## PROBLEM A
Could you rewrite the entries between the lines holding "עוגיות שוקולד מושלמות" and "Kunden fragen sogar", inclusive, replacing "Rabatt" with "Preisnachlass" and leaving everything else unchanged?

## TEXT PASSAGE
-- Opening Marker --

What is the resolution to such a predicament? Must the ghost remain an outcast, perpetually misunderstood, while the society remains enthralled by its self-reinforcing illusions? Or is there a moment of rare, perhaps mystical communion, in which the ghost and the native discover a common grammar that allows for a real encounter? Such questions remain unresolved. One might dream of a day when the outsider is neither demonised nor caged, but is engaged as a catalyst that sets new possibilities in motion. Yet, for that to happen, the society must be willing to risk a partial dissolution of its illusions. It must allow its system to be recoded by genuine contact with the outside. This is a tall order, for illusions offer comfort and continuity. Letting them shatter implies a transformation that can be as frightening as the appearance of a spectre in the dead of night.
[9]
It may help to conjure an image of what it means for a ghost to act at the scale of an entire city. Imagine the foreign element not as a singular disruption but as a million silent footsteps infiltrating every alley, every domestic threshold, every place of worship. Each ghost echoes a different world, carrying an alternative memory or longing, reconfiguring the atmosphere of the metropolis from the inside. The native inhabitants notice subtle tremors: their signs in shops fail to communicate straightforwardly. Their old jokes fall flat, as an entire tapestry of new comedic threads emerges. The smell of unfamiliar spices permeates the air, leaving them disorientated yet intrigued. The city’s architecture stands as it always has, but a new architecture of meaning is forming within it, an invisible labyrinth of difference. This is ghostly infiltration on a massive scale.

-- Closing Marker --

## DATA FOR THE TASK
-- Opening Marker --

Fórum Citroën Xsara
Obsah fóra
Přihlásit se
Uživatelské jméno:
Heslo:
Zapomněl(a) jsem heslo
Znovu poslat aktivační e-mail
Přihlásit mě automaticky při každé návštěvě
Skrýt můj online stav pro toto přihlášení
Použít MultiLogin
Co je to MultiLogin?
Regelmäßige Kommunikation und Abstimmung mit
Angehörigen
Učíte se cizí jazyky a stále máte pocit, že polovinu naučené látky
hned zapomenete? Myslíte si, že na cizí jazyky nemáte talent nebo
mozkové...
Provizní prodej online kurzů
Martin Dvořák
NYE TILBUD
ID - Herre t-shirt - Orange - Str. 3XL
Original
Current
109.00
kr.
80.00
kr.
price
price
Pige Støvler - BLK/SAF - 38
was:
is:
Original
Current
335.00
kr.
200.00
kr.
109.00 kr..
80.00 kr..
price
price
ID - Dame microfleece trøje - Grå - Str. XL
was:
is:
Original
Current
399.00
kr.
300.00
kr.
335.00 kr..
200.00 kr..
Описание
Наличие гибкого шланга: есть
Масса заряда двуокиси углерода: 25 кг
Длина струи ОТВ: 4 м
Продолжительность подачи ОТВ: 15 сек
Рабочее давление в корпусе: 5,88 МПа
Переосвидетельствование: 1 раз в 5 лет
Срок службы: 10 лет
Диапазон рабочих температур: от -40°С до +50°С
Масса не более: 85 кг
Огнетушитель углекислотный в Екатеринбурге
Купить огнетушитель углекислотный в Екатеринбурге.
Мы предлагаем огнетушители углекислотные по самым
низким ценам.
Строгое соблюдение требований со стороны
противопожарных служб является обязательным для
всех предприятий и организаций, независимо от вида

-- Closing Marker --
-- Opening Marker --

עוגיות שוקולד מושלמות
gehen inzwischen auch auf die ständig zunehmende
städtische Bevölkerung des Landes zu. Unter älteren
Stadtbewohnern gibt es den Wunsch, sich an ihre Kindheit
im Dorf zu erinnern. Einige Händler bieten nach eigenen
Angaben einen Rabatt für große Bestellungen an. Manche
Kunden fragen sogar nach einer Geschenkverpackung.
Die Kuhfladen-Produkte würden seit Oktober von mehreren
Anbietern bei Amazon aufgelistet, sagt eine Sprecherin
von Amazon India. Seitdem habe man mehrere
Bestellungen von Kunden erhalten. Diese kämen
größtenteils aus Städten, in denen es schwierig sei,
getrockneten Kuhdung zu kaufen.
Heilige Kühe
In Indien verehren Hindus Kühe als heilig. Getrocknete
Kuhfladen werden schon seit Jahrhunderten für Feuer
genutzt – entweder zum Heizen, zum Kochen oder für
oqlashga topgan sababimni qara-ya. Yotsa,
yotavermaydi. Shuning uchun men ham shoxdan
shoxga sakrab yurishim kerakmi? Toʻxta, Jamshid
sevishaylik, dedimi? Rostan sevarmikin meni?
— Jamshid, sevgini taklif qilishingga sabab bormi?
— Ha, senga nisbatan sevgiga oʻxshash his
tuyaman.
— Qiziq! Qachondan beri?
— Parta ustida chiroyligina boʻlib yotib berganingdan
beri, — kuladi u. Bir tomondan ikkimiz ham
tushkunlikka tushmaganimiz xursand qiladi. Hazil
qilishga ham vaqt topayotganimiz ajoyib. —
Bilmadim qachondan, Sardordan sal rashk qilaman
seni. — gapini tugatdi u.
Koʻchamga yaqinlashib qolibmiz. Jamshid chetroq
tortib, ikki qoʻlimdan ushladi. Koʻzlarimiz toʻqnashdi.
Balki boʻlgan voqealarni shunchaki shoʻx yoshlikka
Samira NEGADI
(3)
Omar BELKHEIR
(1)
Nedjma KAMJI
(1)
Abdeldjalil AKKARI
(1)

-- Closing Marker --

## PROBLEM B
Can you carry the passage on ghosts and outsiders forward from its final sentence?

## EXERCISE RESULT A
עוגיות שוקולד מושלמות
gehen inzwischen auch auf die ständig zunehmende
städtische Bevölkerung des Landes zu. Unter älteren
Stadtbewohnern gibt es den Wunsch, sich an ihre Kindheit
im Dorf zu erinnern. Einige Händler bieten nach eigenen
Angaben einen Preisnachlass für große Bestellungen an. Manche
Kunden fragen sogar nach einer Geschenkverpackung.

## EXERCISE RESULT B
Would the city collapse under such infiltration, or might it awaken? In a healthy scenario, the city might discover a form of ecstatic polyphony—an abundance of voices, intensifying the possibilities of life. But if the city’s default posture is one of xenophobic fear, the infiltration is perceived as a haunting, a monstrous possession of once-familiar streets. Perhaps the streets soon fill with riot police, protest chants, symbolic burnings of foreign text. Instead of forging new languages, the city wages a cultural war against the spectres. Ultimately, even the city’s illusions morph into paranoid fantasies, suspecting that the ghosts are conspiring to overthrow the status quo. Such a meltdown would be reminiscent of the AI feeding on the illusions it has generated. The city begins to feed on fear, stoking it with each outburst of xenophobic violence, until everything is consumed by that destructive flame. The outside presence, whether demonised or forcibly assimilated, cannot thrive in that climate. The cycle persists, and the illusions intensify, culminating in meltdown.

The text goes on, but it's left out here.